** Opening Document segment block **
NSC News: The Invisible Side of Safety

By Dave Johnson
women's health in the workforce

Photo credit: hobo_018 / E+ / Getty Images Plus

September 22, 2025

Denver — Wellness, well-being, psycho-social risks and mental health were all covered in a case study featuring Vulcan Materials Company in a Tuesday afternoon session at the National Safety Congress.

Vulcan’s approach to the so-called invisible side of safety — feelings, emotional states, moods, anxiety, depression, burnout, fatigue, suicide ideation and more — comes down to a set of values. Here are some mentioned in this case study:

We care about you beyond work.

We need to focus on the stuff that can kill you outside of work – heart attacks, strokes, diseases.

You need to focus on the whole person, not just the person on the line, in the truck, but the human being and their lives 24/7/365.

Lead with courageous engagement – managers are to be visible, helpful and vulnerable, ready to open up, share feelings, have the hard conversations with employees who appear stressed, off, struggling.
** Closing Document segment block **
Work order A: Which company is featured in the case study described in the article on the invisible side of safety?
Work order B: Transcribe the article on the invisible side of safety, starting with "Vulcan’s approach to" and going on through "stressed, off, struggling.".
** Opening Provided records block **
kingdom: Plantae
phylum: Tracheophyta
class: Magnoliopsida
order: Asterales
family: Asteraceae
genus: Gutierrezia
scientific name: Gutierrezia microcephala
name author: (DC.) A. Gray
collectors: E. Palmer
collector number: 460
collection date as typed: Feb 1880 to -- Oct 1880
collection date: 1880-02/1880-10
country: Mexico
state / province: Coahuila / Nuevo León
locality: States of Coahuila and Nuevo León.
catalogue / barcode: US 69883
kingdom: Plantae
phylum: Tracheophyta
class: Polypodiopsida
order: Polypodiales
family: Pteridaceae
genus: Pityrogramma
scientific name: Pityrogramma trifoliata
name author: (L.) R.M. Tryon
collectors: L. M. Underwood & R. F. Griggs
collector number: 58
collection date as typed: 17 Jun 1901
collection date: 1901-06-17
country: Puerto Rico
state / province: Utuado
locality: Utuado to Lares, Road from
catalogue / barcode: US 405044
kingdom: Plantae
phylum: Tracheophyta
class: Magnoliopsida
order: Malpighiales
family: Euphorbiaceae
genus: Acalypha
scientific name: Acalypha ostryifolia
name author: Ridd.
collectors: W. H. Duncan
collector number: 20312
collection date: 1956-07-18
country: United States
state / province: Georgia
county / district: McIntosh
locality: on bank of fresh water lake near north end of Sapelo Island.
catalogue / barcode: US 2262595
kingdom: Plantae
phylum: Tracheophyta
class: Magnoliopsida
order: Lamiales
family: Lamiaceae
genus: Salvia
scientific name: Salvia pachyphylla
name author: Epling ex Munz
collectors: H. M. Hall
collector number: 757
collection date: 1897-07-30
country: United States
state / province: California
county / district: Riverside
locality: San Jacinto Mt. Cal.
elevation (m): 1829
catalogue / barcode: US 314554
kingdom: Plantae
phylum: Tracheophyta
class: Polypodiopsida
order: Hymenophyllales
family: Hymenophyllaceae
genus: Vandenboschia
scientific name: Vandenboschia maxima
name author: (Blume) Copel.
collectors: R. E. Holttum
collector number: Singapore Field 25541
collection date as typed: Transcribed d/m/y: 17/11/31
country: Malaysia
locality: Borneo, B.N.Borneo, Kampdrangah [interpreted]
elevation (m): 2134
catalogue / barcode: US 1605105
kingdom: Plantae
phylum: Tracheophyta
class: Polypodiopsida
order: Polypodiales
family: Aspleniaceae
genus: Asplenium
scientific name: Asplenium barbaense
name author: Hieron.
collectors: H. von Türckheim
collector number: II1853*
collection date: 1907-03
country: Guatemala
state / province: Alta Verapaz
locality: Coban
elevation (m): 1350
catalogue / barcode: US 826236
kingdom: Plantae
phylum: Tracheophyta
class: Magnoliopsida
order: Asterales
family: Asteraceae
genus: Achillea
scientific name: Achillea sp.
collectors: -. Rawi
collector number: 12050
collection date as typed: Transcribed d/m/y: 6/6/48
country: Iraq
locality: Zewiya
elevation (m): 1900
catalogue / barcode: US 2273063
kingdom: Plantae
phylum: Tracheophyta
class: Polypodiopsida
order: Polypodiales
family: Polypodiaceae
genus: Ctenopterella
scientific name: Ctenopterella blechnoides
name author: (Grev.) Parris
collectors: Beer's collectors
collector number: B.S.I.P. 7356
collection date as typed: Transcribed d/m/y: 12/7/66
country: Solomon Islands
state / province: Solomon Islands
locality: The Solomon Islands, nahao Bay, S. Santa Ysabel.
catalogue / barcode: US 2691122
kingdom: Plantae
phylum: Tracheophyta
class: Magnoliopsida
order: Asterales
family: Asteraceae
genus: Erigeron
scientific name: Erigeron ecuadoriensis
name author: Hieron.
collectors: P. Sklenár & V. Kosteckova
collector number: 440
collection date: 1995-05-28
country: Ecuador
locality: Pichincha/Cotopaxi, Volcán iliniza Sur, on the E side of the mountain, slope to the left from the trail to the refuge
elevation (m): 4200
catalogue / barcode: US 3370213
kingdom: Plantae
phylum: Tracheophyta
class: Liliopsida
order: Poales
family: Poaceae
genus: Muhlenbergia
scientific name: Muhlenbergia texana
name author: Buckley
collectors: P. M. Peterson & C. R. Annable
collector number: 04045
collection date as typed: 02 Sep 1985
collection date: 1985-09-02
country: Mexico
** Closing Provided records block **
Exercise answer A: Vulcan Materials Company

Exercise answer B:
Vulcan’s approach to the so-called invisible side of safety — feelings, emotional states, moods, anxiety, depression, burnout, fatigue, suicide ideation and more — comes down to a set of values. Here are some mentioned in this case study:

We care about you beyond work.

We need to focus on the stuff that can kill you outside of work – heart attacks, strokes, diseases.

You need to focus on the whole person, not just the person on the line, in the truck, but the human being and their lives 24/7/365.

Lead with courageous engagement – managers are to be visible, helpful and vulnerable, ready to open up, share feelings, have the hard conversations with employees who appear stressed, off, struggling.